*WHAT TO WORK ON:* Copy every one of the following lines verbatim, keeping each character, space, and line break unchanged.

*RECORDS PROVIDED:*
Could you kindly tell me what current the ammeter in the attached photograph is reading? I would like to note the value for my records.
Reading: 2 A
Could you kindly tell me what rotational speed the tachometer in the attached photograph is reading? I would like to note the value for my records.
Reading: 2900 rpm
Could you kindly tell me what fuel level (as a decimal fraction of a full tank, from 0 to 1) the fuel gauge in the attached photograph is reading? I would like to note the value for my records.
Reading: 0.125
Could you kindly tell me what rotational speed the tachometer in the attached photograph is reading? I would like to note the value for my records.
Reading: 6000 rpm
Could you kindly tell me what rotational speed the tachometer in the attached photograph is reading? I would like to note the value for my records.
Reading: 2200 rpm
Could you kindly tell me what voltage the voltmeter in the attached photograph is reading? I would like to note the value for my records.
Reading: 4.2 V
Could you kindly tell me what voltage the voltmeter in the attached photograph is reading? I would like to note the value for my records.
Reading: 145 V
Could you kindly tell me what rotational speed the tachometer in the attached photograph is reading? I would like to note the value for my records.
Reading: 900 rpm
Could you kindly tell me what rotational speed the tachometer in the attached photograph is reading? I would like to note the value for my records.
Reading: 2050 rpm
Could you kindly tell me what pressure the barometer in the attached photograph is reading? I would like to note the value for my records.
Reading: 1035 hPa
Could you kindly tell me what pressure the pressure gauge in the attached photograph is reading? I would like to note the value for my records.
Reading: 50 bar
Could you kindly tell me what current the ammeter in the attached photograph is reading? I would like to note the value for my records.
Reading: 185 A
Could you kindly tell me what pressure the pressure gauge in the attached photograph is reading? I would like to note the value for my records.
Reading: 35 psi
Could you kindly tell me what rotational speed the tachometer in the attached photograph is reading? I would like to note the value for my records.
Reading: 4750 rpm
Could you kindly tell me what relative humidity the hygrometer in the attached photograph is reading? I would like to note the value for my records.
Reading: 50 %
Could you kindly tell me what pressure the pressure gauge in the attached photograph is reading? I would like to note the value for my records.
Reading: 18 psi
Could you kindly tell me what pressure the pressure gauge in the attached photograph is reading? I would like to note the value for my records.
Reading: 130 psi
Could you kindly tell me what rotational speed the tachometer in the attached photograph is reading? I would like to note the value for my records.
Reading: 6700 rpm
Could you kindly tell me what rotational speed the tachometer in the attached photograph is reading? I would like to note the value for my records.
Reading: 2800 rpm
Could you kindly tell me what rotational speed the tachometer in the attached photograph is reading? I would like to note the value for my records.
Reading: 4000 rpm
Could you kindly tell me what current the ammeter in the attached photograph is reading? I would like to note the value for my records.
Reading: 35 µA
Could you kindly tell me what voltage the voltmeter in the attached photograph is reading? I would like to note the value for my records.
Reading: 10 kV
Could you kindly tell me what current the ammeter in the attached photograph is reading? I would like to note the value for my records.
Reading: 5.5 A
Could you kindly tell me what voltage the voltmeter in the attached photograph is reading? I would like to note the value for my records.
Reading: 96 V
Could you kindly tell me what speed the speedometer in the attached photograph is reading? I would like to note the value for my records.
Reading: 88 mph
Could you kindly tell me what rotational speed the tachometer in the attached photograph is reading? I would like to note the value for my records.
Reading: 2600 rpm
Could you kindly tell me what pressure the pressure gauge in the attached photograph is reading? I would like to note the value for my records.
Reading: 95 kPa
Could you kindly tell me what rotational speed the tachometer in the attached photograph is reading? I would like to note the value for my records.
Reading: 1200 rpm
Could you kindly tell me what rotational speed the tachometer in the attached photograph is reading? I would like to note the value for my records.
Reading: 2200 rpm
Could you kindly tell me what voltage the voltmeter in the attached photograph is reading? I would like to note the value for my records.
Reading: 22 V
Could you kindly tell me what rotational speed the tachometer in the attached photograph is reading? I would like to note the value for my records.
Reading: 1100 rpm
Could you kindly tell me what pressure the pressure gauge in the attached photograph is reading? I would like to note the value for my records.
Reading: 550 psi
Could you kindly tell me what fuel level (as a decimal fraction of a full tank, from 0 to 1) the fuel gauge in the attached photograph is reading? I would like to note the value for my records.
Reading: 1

*RESULT OF THIS EXERCISE:*
Could you kindly tell me what current the ammeter in the attached photograph is reading? I would like to note the value for my records.
Reading: 2 A
Could you kindly tell me what rotational speed the tachometer in the attached photograph is reading? I would like to note the value for my records.
Reading: 2900 rpm
Could you kindly tell me what fuel level (as a decimal fraction of a full tank, from 0 to 1) the fuel gauge in the attached photograph is reading? I would like to note the value for my records.
Reading: 0.125
Could you kindly tell me what rotational speed the tachometer in the attached photograph is reading? I would like to note the value for my records.
Reading: 6000 rpm
Could you kindly tell me what rotational speed the tachometer in the attached photograph is reading? I would like to note the value for my records.
Reading: 2200 rpm
Could you kindly tell me what voltage the voltmeter in the attached photograph is reading? I would like to note the value for my records.
Reading: 4.2 V
Could you kindly tell me what voltage the voltmeter in the attached photograph is reading? I would like to note the value for my records.
Reading: 145 V
Could you kindly tell me what rotational speed the tachometer in the attached photograph is reading? I would like to note the value for my records.
Reading: 900 rpm
Could you kindly tell me what rotational speed the tachometer in the attached photograph is reading? I would like to note the value for my records.
Reading: 2050 rpm
Could you kindly tell me what pressure the barometer in the attached photograph is reading? I would like to note the value for my records.
Reading: 1035 hPa
Could you kindly tell me what pressure the pressure gauge in the attached photograph is reading? I would like to note the value for my records.
Reading: 50 bar
Could you kindly tell me what current the ammeter in the attached photograph is reading? I would like to note the value for my records.
Reading: 185 A
Could you kindly tell me what pressure the pressure gauge in the attached photograph is reading? I would like to note the value for my records.
Reading: 35 psi
Could you kindly tell me what rotational speed the tachometer in the attached photograph is reading? I would like to note the value for my records.
Reading: 4750 rpm
Could you kindly tell me what relative humidity the hygrometer in the attached photograph is reading? I would like to note the value for my records.
Reading: 50 %
Could you kindly tell me what pressure the pressure gauge in the attached photograph is reading? I would like to note the value for my records.
Reading: 18 psi
Could you kindly tell me what pressure the pressure gauge in the attached photograph is reading? I would like to note the value for my records.
Reading: 130 psi
Could you kindly tell me what rotational speed the tachometer in the attached photograph is reading? I would like to note the value for my records.
Reading: 6700 rpm
Could you kindly tell me what rotational speed the tachometer in the attached photograph is reading? I would like to note the value for my records.
Reading: 2800 rpm
Could you kindly tell me what rotational speed the tachometer in the attached photograph is reading? I would like to note the value for my records.
Reading: 4000 rpm
Could you kindly tell me what current the ammeter in the attached photograph is reading? I would like to note the value for my records.
Reading: 35 µA
Could you kindly tell me what voltage the voltmeter in the attached photograph is reading? I would like to note the value for my records.
Reading: 10 kV
Could you kindly tell me what current the ammeter in the attached photograph is reading? I would like to note the value for my records.
Reading: 5.5 A
Could you kindly tell me what voltage the voltmeter in the attached photograph is reading? I would like to note the value for my records.
Reading: 96 V
Could you kindly tell me what speed the speedometer in the attached photograph is reading? I would like to note the value for my records.
Reading: 88 mph
Could you kindly tell me what rotational speed the tachometer in the attached photograph is reading? I would like to note the value for my records.
Reading: 2600 rpm
Could you kindly tell me what pressure the pressure gauge in the attached photograph is reading? I would like to note the value for my records.
Reading: 95 kPa
Could you kindly tell me what rotational speed the tachometer in the attached photograph is reading? I would like to note the value for my records.
Reading: 1200 rpm
Could you kindly tell me what rotational speed the tachometer in the attached photograph is reading? I would like to note the value for my records.
Reading: 2200 rpm
Could you kindly tell me what voltage the voltmeter in the attached photograph is reading? I would like to note the value for my records.
Reading: 22 V
Could you kindly tell me what rotational speed the tachometer in the attached photograph is reading? I would like to note the value for my records.
Reading: 1100 rpm
Could you kindly tell me what pressure the pressure gauge in the attached photograph is reading? I would like to note the value for my records.
Reading: 550 psi
Could you kindly tell me what fuel level (as a decimal fraction of a full tank, from 0 to 1) the fuel gauge in the attached photograph is reading? I would like to note the value for my records.
Reading: 1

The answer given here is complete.